Hey! Investigating ncurses a little (the leak checking code doesn't build for me on interix-prefix), i stumbled over a seemingly inverse logic. the --enable-leaks switch enables leak checking, which i'd expect to be there in the debug-build only, not the !debug one. changing this solves it for me: - $(use_enable !debug leaks) \ + $(use_enable debug leaks) \ is this really a bug, or is it intended?
It doesn't really make any difference since the configure script has a bug and treats --disable-leaks the same way as --enable-leaks...
that's why i fix it in the ebuild: sed -i '/with_no_leaks=yes/s:=.*:=$enableval:' configure #305889 i imagine the negative variable naming messed up my head. "--disable-leaks" really means "disable leak checking".
what about this bug? anybody removing the '!', so leak checking is enabled in debug builds only? it's not so much of a problem for me, because i disabled it in the prefix copy of the ebuild for interix completely, but still... i think it is wrong as it is.
should be included with 5.7-r6
Just ran across this today, it appears it is still backwards. According to curs_memleaks(3x) the _nc_freeall() and _nc_free_and_exit() are normally not available non-standard functions and that they should only be available if ncurses is configured at build time with --disable-leaks. Currently the ebuild has: $(use_enable debug leaks) Which has the effect that if ncurses is built without the debug use flags (most builds), --disable-leaks is passed and the functions are included. If you build with the debug use flag, --enable-leaks is passed and the functions aren't included. This still seems backwards to me.

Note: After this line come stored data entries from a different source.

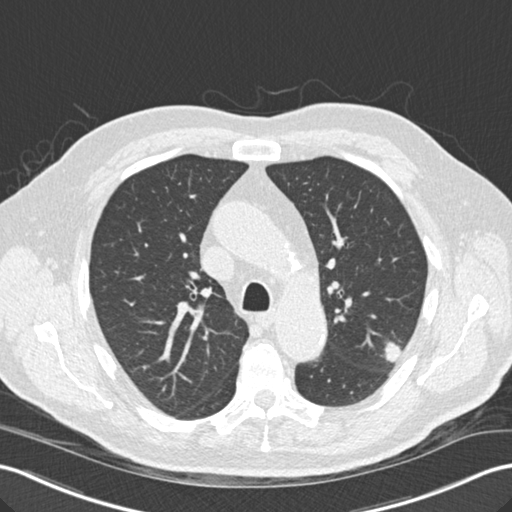
Low-dose screening chest CT, one axial slice. Position 104 of 157 along the scan axis. 120 kVp. Lung window (W 1500 / L -600 HU). 2 mm slice thickness. 512 × 512 image matrix, field of view 354 × 354 mm.
Outlined on this slice (expert manual segmentation):
- lesion 1 (tumor, upper lobe of left lung): bounding box [x1, y1, x2, y2] px = [385, 342, 401, 362]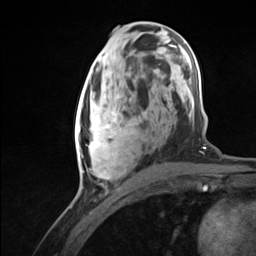
Breast MRI (dynamic contrast-enhanced), one axial slice; cropped to one breast; dynamic contrast-enhanced series, time point 2 of 7 at this slice position (early post-contrast); 3 T; TE 1.8 ms, TR 4.7 ms; 1.3 mm slice thickness; 256 × 256 image matrix. Female patient.
Annotated regions visible in this slice (semi-automatic segmentation, software-assisted and operator-edited):
- enhancing-tissue mask used for the functional tumour volume (all voxels passing the contrast-enhancement thresholds inside the analysis volume; usually the tumour): bounding box <75,94,134,179> (left, top, right, bottom; pixels)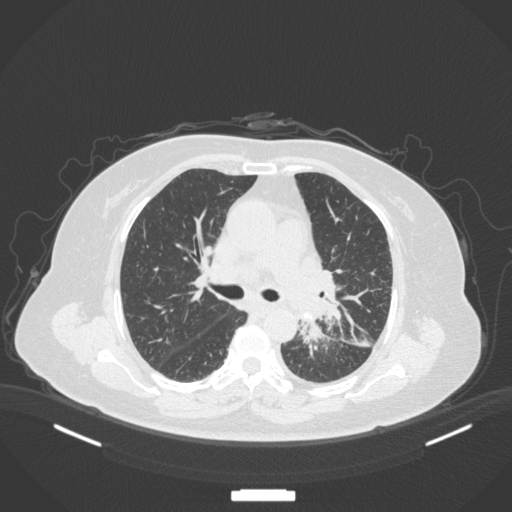
Chest CT, one axial slice. Position 217 of 328 along the scan axis. Reconstruction kernel B31f. 120 kVp. Lung window (W 1500 / L -600 HU). 1 mm slice thickness. 512 × 512 image matrix. Female patient, age 69 years. Case-level facts recorded for this patient, not image findings: clinical TNM (as recorded): T2b N3 M1.
Structures marked on this image (rectangle marked by the reading radiologist):
- lung tumour (recorded histology: adenocarcinoma): bounding box [x1, y1, x2, y2] px = [297, 313, 329, 356]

I Should add that the symbols _nc_free_and_exit and _nc_freeall are present regardless of whether --disable-leaks or --enable-leaks is passed. However, currently only if ncurses is built with --disable-links do the functions actually work as advertised. With USE=debug emerge -1 sys-libs/ncurses: $ valgrind ./eltest ==10886== Memcheck, a memory error detector ==10886== Copyright (C) 2002-2013, and GNU GPL'd, by Julian Seward et al. ==10886== Using Valgrind-3.10.1 and LibVEX; rerun with -h for copyright info ==10886== Command: ./eltest ==10886== ?quit 0 "quit" ==10886== ==10886== HEAP SUMMARY: ==10886== in use at exit: 14,784 bytes in 13 blocks ==10886== total heap usage: 187 allocs, 174 frees, 86,785 bytes allocated ==10886== ==10886== LEAK SUMMARY: ==10886== definitely lost: 0 bytes in 0 blocks ==10886== indirectly lost: 0 bytes in 0 blocks ==10886== possibly lost: 0 bytes in 0 blocks ==10886== still reachable: 14,784 bytes in 13 blocks ==10886== suppressed: 0 bytes in 0 blocks ==10886== Rerun with --leak-check=full to see details of leaked memory ==10886== ==10886== For counts of detected and suppressed errors, rerun with: -v ==10886== ERROR SUMMARY: 0 errors from 0 contexts (suppressed: 0 from 0) With USE=-debug emerge -1 sys-libs/ncurses: $ valgrind ./eltest ==4238== Memcheck, a memory error detector ==4238== Copyright (C) 2002-2013, and GNU GPL'd, by Julian Seward et al. ==4238== Using Valgrind-3.10.1 and LibVEX; rerun with -h for copyright info ==4238== Command: ./eltest ==4238== ?quit 0 "quit" ==4238== ==4238== HEAP SUMMARY: ==4238== in use at exit: 0 bytes in 0 blocks ==4238== total heap usage: 188 allocs, 188 frees, 90,455 bytes allocated ==4238== ==4238== All heap blocks were freed -- no leaks are possible ==4238== ==4238== For counts of detected and suppressed errors, rerun with: -v ==4238== ERROR SUMMARY: 0 errors from 0 contexts (suppressed: 0 from 0)
(In reply to Arthur Taylor from comment #5) not exactly. it was fixed in 5.7-r6 as i claimed, but then it was rebroken in the 5.8 ebuild as the sed line was dropped: sed -i '/with_no_leaks=yes/s:=.*:=$enableval:' configure #305889 but the configure flag wasn't re-inverted to match the sed.